* **WORK ORDER**: Identify each line in the records below that contains the word "reconstruction", and copy it.

* **SOURCE DATA**:
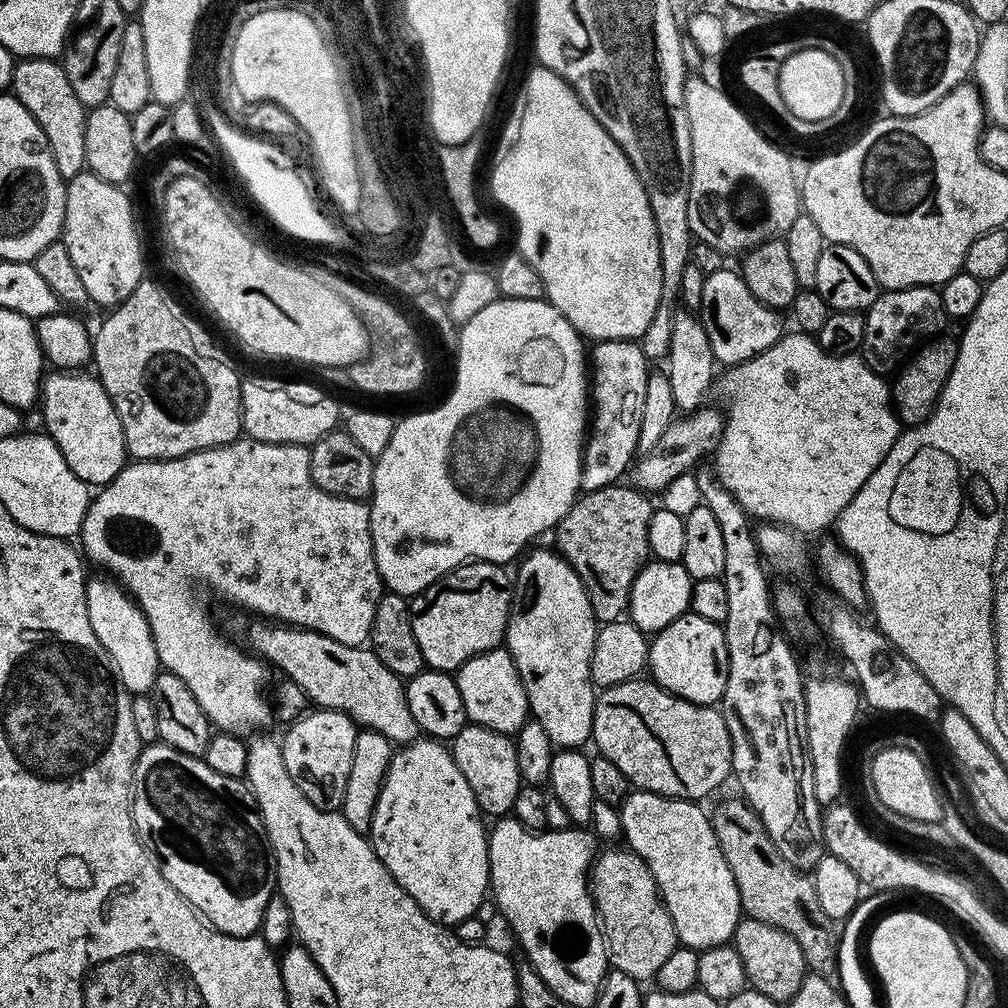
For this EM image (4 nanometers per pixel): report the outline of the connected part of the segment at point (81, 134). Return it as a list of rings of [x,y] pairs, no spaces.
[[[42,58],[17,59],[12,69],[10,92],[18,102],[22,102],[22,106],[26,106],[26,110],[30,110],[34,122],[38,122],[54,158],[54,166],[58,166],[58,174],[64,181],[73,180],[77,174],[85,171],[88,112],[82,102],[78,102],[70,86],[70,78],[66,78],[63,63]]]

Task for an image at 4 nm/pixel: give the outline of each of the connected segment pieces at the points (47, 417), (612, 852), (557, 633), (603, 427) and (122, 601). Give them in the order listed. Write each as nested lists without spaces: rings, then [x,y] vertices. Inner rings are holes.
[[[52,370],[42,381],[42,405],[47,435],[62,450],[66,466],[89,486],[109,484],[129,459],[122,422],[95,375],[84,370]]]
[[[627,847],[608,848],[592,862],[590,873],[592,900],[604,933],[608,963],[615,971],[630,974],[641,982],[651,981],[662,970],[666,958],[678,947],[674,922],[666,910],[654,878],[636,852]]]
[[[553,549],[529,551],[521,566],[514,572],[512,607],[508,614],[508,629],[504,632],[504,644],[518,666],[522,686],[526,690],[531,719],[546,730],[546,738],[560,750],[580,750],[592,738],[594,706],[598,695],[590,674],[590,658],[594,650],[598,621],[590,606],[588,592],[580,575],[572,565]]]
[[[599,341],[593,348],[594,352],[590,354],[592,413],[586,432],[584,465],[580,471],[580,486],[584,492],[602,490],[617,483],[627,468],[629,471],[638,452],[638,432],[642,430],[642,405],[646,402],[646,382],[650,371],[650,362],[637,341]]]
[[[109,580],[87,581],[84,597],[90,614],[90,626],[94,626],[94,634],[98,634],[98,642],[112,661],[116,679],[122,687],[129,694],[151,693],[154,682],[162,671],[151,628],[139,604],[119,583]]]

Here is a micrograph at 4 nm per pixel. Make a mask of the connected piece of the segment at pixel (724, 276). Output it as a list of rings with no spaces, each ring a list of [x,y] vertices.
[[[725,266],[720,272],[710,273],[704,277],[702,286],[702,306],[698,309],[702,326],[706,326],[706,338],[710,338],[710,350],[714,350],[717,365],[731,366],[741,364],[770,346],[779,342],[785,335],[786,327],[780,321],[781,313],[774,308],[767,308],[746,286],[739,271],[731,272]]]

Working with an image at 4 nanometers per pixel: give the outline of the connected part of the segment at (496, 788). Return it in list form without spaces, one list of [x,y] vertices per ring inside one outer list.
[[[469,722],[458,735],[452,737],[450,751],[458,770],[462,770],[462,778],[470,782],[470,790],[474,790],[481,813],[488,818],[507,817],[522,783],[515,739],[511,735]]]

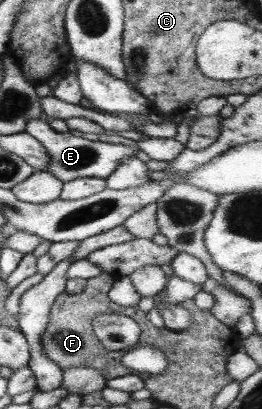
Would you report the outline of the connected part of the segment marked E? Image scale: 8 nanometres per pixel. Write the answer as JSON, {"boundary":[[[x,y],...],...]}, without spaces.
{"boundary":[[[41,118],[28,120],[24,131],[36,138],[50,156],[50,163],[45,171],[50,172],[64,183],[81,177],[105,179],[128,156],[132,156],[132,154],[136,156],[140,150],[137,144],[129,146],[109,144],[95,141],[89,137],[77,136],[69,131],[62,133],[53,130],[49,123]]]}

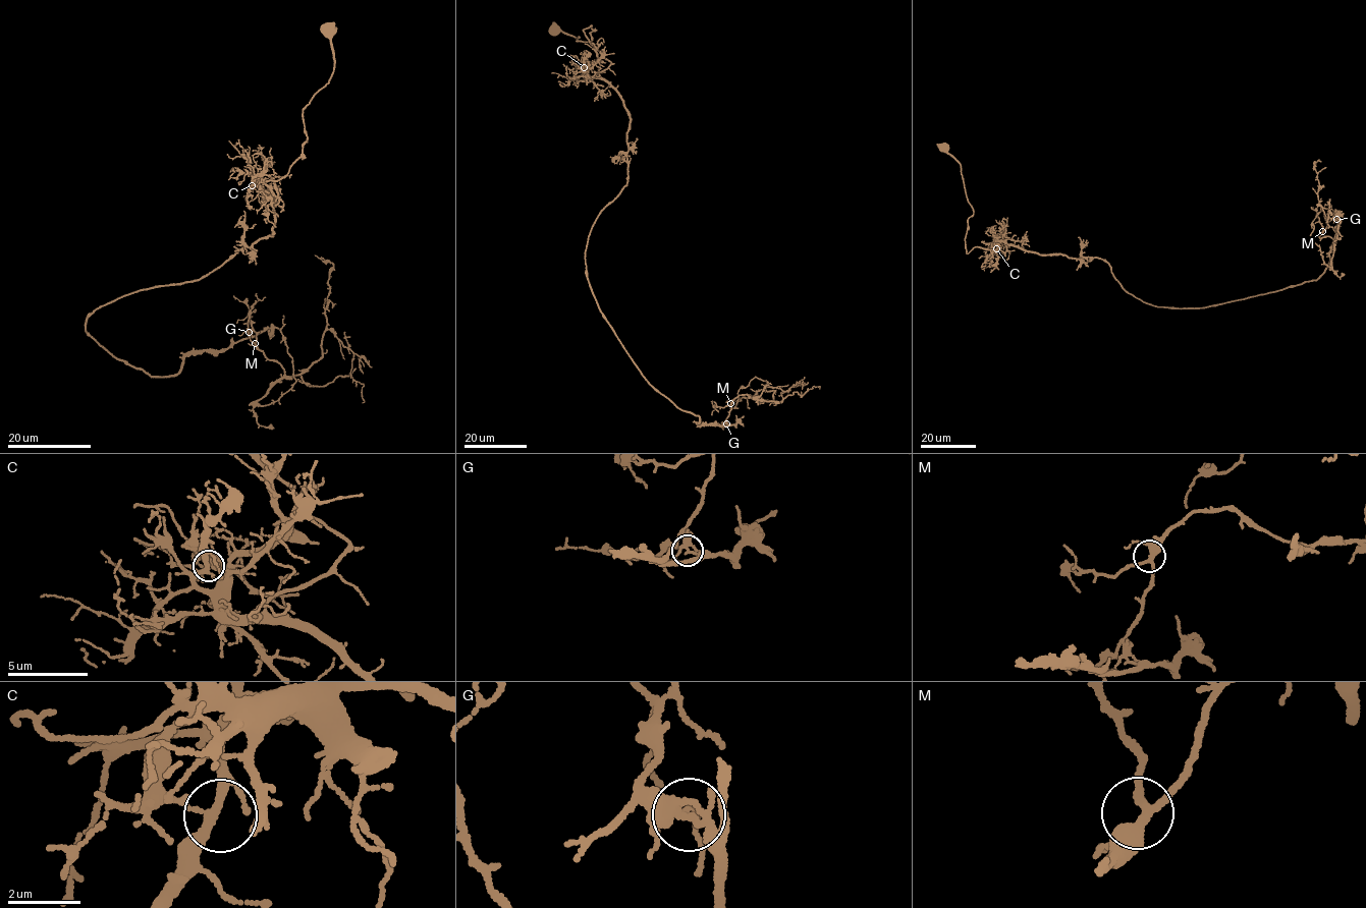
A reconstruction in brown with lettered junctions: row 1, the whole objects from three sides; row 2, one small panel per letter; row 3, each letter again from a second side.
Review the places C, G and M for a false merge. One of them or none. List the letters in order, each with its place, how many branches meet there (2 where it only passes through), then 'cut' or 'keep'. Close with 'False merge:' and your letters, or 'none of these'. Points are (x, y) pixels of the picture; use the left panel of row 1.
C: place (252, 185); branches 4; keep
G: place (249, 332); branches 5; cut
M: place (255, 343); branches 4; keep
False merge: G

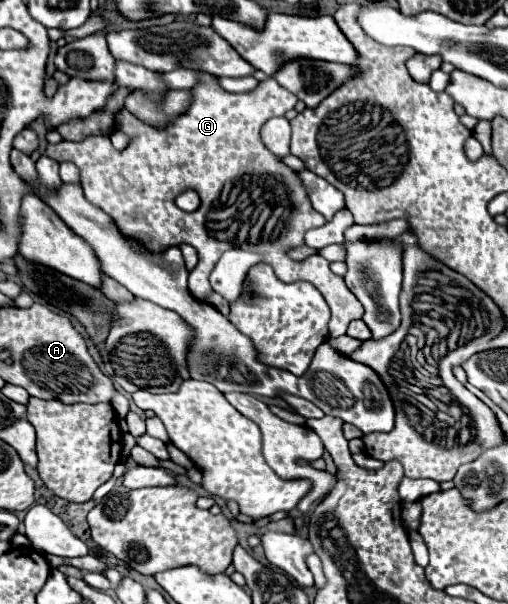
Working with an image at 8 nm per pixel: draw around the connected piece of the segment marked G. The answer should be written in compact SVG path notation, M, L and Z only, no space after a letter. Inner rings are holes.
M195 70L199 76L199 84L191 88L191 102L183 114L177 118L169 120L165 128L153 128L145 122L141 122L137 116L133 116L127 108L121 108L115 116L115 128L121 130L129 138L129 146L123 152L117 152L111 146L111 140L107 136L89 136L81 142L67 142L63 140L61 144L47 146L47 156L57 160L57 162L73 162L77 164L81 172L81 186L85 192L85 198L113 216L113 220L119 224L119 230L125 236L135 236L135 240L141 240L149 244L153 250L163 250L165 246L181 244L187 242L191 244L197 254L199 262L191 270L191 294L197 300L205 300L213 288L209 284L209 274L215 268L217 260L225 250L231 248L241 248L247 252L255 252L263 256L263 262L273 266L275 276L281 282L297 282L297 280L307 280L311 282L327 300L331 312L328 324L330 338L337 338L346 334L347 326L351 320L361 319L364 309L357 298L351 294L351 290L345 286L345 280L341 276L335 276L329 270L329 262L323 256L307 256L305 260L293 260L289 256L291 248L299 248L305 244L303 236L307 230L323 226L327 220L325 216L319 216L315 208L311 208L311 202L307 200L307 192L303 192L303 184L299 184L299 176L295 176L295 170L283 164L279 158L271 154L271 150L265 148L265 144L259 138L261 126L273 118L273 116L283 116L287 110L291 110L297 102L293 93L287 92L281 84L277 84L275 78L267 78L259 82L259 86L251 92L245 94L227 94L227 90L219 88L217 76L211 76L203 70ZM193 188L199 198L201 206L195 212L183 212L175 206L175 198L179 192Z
* * *
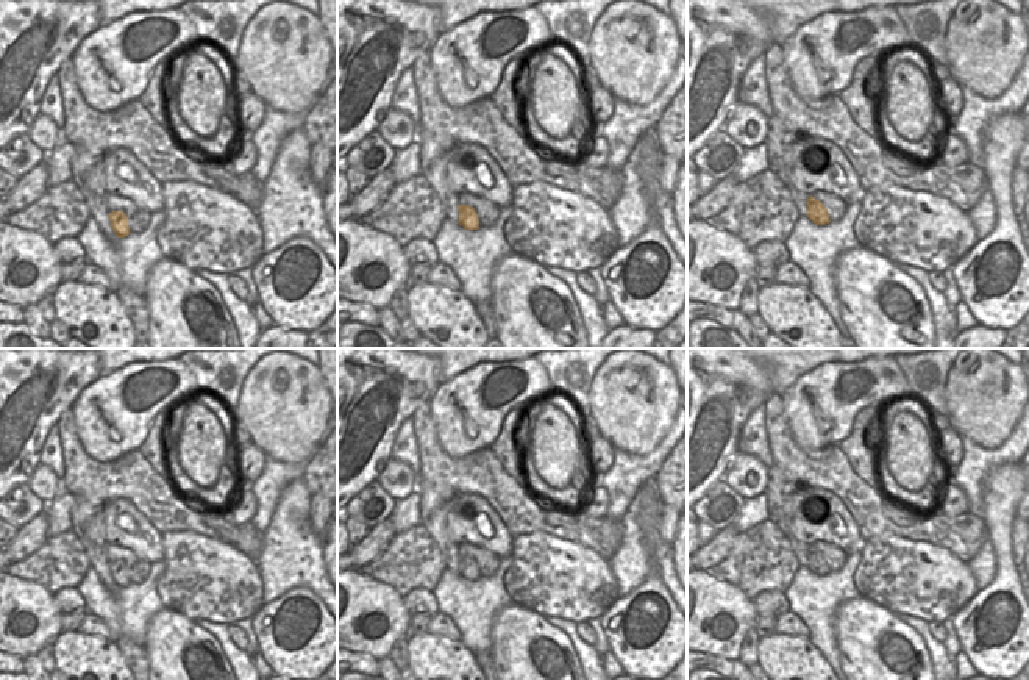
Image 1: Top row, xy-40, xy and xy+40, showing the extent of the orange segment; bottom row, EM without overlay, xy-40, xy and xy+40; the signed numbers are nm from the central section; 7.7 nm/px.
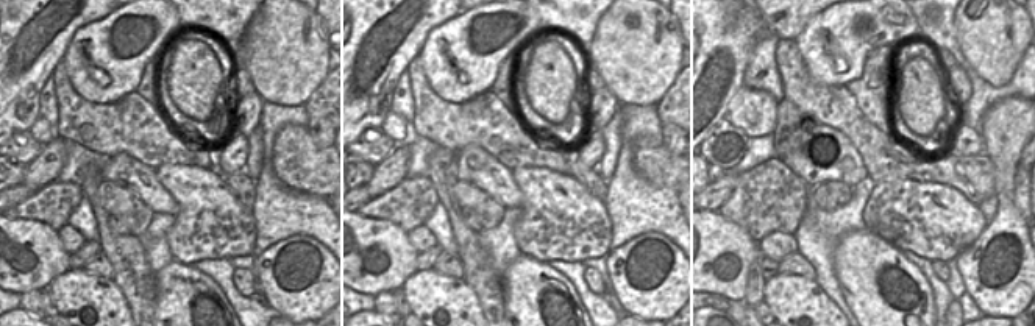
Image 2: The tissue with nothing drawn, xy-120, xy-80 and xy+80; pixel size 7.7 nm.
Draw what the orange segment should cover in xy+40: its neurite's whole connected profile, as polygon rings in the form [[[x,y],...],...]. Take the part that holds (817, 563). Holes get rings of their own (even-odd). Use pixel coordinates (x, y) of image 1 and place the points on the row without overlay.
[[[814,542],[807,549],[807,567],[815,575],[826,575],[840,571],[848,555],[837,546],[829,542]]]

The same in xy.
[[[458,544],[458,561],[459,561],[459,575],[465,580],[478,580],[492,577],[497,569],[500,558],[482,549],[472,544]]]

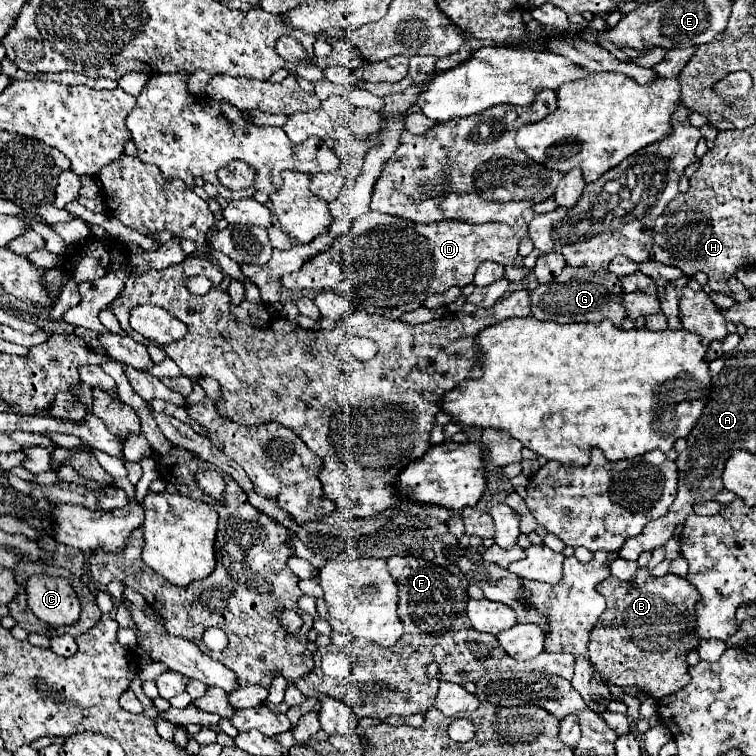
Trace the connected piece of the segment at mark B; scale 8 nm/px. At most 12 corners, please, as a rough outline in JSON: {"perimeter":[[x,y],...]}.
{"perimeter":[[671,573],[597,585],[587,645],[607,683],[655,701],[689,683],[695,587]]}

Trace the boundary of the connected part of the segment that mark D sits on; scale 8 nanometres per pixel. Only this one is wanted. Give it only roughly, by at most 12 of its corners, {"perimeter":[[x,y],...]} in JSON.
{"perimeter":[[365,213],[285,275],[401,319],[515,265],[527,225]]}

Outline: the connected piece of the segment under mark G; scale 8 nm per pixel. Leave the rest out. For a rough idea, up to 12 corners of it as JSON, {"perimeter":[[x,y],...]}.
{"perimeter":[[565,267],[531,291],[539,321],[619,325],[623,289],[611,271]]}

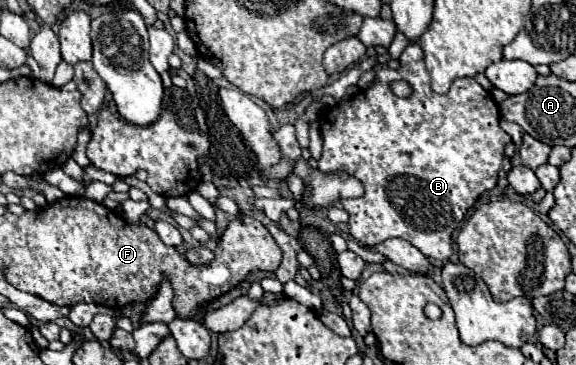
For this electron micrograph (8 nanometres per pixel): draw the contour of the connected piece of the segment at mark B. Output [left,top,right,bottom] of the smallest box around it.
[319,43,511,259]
* * *
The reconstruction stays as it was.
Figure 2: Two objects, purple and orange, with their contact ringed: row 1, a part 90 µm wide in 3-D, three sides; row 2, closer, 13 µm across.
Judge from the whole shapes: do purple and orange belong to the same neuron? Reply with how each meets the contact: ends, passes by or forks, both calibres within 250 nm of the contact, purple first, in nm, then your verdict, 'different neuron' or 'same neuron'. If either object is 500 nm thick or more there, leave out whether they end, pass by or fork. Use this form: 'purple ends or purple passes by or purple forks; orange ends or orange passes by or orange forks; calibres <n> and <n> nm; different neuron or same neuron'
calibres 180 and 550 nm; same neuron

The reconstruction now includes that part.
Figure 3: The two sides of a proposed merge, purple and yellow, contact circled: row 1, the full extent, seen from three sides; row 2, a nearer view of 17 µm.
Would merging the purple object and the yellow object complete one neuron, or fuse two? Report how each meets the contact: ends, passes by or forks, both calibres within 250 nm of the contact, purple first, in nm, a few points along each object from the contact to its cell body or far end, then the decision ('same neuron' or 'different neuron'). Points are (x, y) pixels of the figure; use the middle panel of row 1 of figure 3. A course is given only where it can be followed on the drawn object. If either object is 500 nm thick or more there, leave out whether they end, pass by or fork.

* **RESPONSE AREA**:
A reconstruction in brown with lettered junctions: row 1, the whole objects from three sides; row 2, one small panel per letter; row 3, each letter again from a second side.
The reconstruction stays as it was.
The reconstruction now includes that part.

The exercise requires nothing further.